0xdice91 - Blacklisted `accounts` can still send and receive tokens.

[sherlock-admin]

0xdice91

medium

Blacklisted accounts can still send and receive tokens.

Summary

Blacklisted accounts can still send and receive tokens because it is not checked before transfers.

Vulnerability Detail

In TransferRestrictor.sol the function requireNotRestricted() is used to ensure that a blacklisted account cannot send or receive tokens.
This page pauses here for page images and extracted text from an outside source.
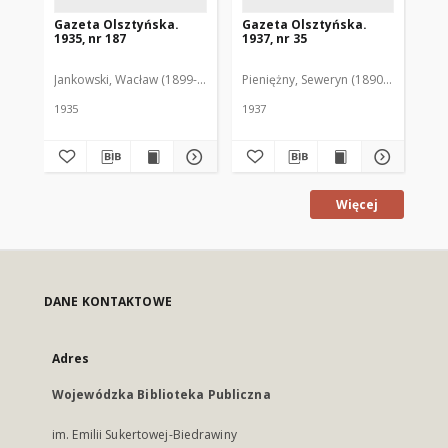
Gazeta Olsztyńska.
Gazeta Olsztyńska.
Ga
1935, nr 187
1937, nr 35
193
Jankowski, Wacław (1899-1975). Red.
Pieniężny, Seweryn (1890-1940). Red
Jan
1935
1937
193
Więcej
DANE KONTAKTOWE
Adres
Wojewódzka Biblioteka Publiczna
im. Emilii Sukertowej-Biedrawiny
 function requireNotRestricted(address from, address to) external view virtual {
        // Check if either account is restricted
        if (blacklist[from] || blacklist[to]) {
            revert AccountRestricted();
        }
        // Otherwise, do nothing
    }

This function also is used in BridgedERC20._beforeTokenTransfer() with some additional checks.
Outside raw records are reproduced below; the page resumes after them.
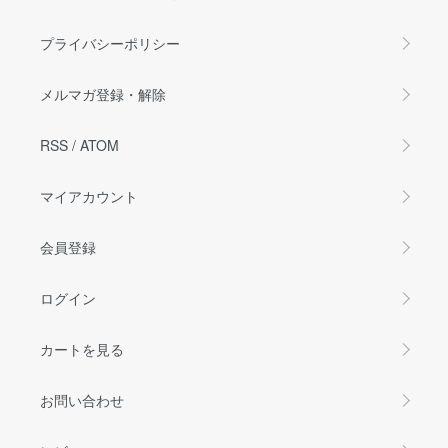
プライバシーポリシー
メルマガ登録・解除
RSS
/
ATOM
マイアカウント
会員登録
ログイン
カートを見る
お問い合わせ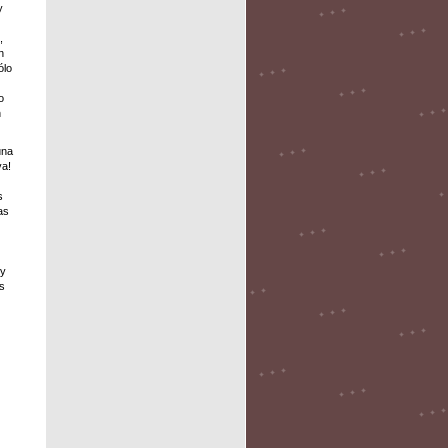
y
,
n
ólo
o
n
una
ya!
s
as
 y
os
 function _beforeTokenTransfer(address from, address to, uint256) internal virtual override {
        // Restrictions ignored for minting and burning
        // If transferRestrictor is not set, no restrictions are applied
        if (from == address(0) || to == address(0) || address(transferRestrictor) == address(0)) {
            return;
        }

        // Check transfer restrictions
        transferRestrictor.requireNotRestricted(from, to);
    }

The issue here is that calls to _beforeTokenTransfer() or requireNotRestricted() are not done before transfers, especially between the users and protocol to prevent blacklisted accounts from transferring.

Impact

Blacklisted accounts can still interact with the protocol leading to unexpected security risks.

Code Snippet

https://github.com/sherlock-audit/2023-06-dinari/blob/main/sbt-contracts/src/TransferRestrictor.sol#L53-L59

https://github.com/sherlock-audit/2023-06-dinari/blob/main/sbt-contracts/src/BridgedERC20.sol#L127-L136

Tool used

Manual Review

Recommendation

Calls to _beforeTokenTransfer() or requireNotRestricted() should be added to vital functions to ensure safety and prevent blacklisted users from calling them.